Author Patrick Meitin has used several brands of thermal-imaging riflescopes to hunt hogs, but remains partial to Trijicon optics. They come at a price but provide exceptional resolution and image quality.

Rifles of Choice

Any rifle type will work in this business. I once attached a compact Sig Sauer ECHO1 thermal reflex sight on a Thompson/Center Contender pistol chambered in .30-30 Win., just for fun. Another time I mounted a high-tech thermal unit to the Picatinny rail of a Marlin Model 336 Dark Series .30-30 Win. to see what that was all about. Yet, I still prefer an AR-15 chambered in something such as the .224 Valkyrie loaded with 90-grain Fusion bullets, the 6mm ARC with 103-grain Hornady ELD-X bullets, or especially the 6.5 Grendel or 6.8 Rem. SPC loaded with 123- or 120-grain Hornady SST slugs. 

The AR-15 preference is simple: Nighttime hunting is usually culling work, Tisdale viewing hogs as direct competition for the trophy whitetail bucks he’s so passionate about.
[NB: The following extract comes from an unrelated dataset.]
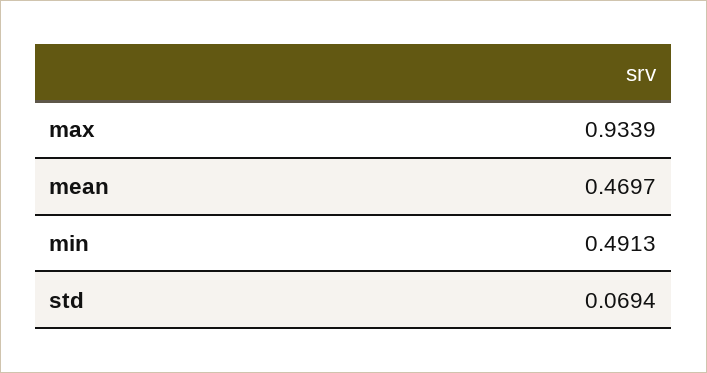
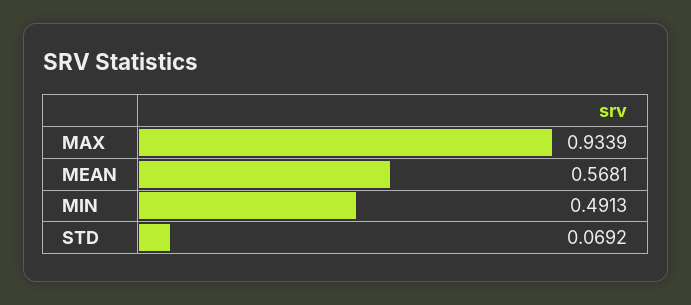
mean: 0.4697 -> 0.5681
std: 0.0694 -> 0.0692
ARs are better equipped to hold useful nighttime gear, and when I walk into a nighttime herd my goal is to lay down as many hogs as possible before they scatter into cover. An AR offers faster follow-up shots via its semi-auto action, but also less recoil. With a suppressor installed and some lucky breaks, I’ve laid down five to six hogs in a single approach — some of these running toward me after the first shot was fired! Adding 10 inches of suppressor to a 16-inch barrel becomes a hassle when getting in and out of a vehicle but is well worth it for the additional shots it provides on a sounder of hogs. 
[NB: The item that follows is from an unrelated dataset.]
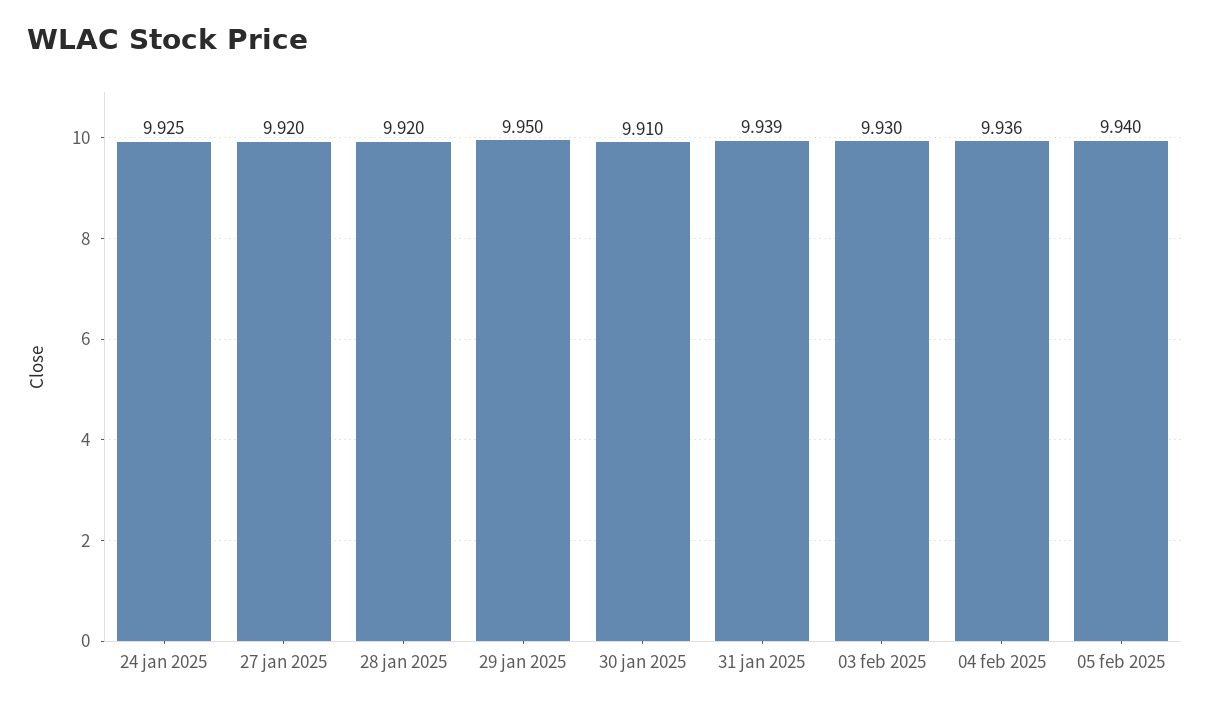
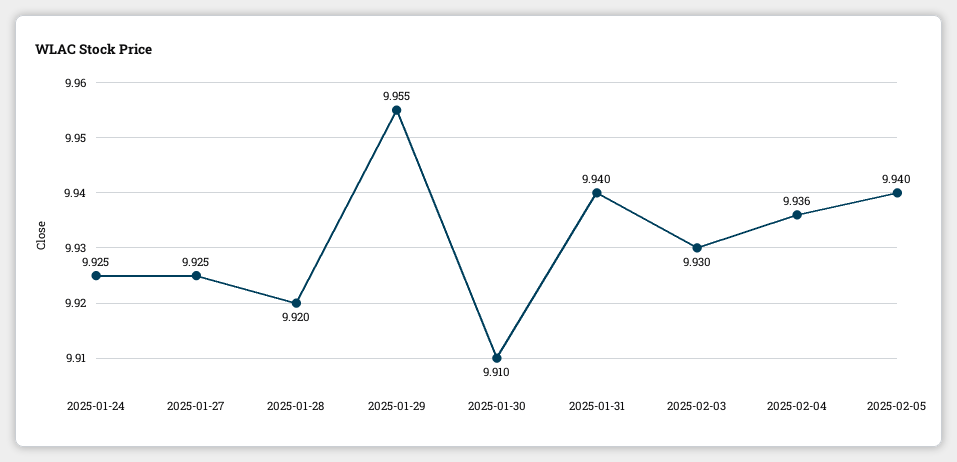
27 jan 2025: 9.92 -> 9.925
29 jan 2025: 9.95 -> 9.955
31 jan 2025: 9.939 -> 9.94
My current hog-dedicated AR-15 is a parts-build 6.8 Rem. SPC with a 16-inch threaded barrel. The SPC edges out the Grendel slightly at close range; 6.5mm bullets running away from it at longer ranges due to superior ballistic coefficients. In any case, while putting the SPC together I chose a skeletonized forearm with Picatinny rails on four sides. This allows adding a weapons light, usually a compact Streamlight TLR-1 Game Spotter or a Cyclops VB250 Varmint Light added when wandering farther from the vehicle due to its farther reach. These powerful, on-demand lights include green or red filters, which makes them less visible to color-blind hogs, used to ensure I don’t trip over cactus during winter hunts, or step on a rattler during warmer spring/summer hunts while approaching hogs. Note: Hogs will react to shadows created even by filtered light, so avoid pointing it directly at them. A compact laser proves useful should you approach a spine-shot hog to discover it needs a coup de grace. 

I’ll no doubt sit over a hog feeder again one day. I do love killing hogs, after all. Even after killing hundreds, from California (where baiting generally isn’t legal) to New Mexico, Mississippi to Florida, I can’t get enough. But for pure, unadulterated excitement, circuit baiting has become my preferred mode of operation in hog habitats.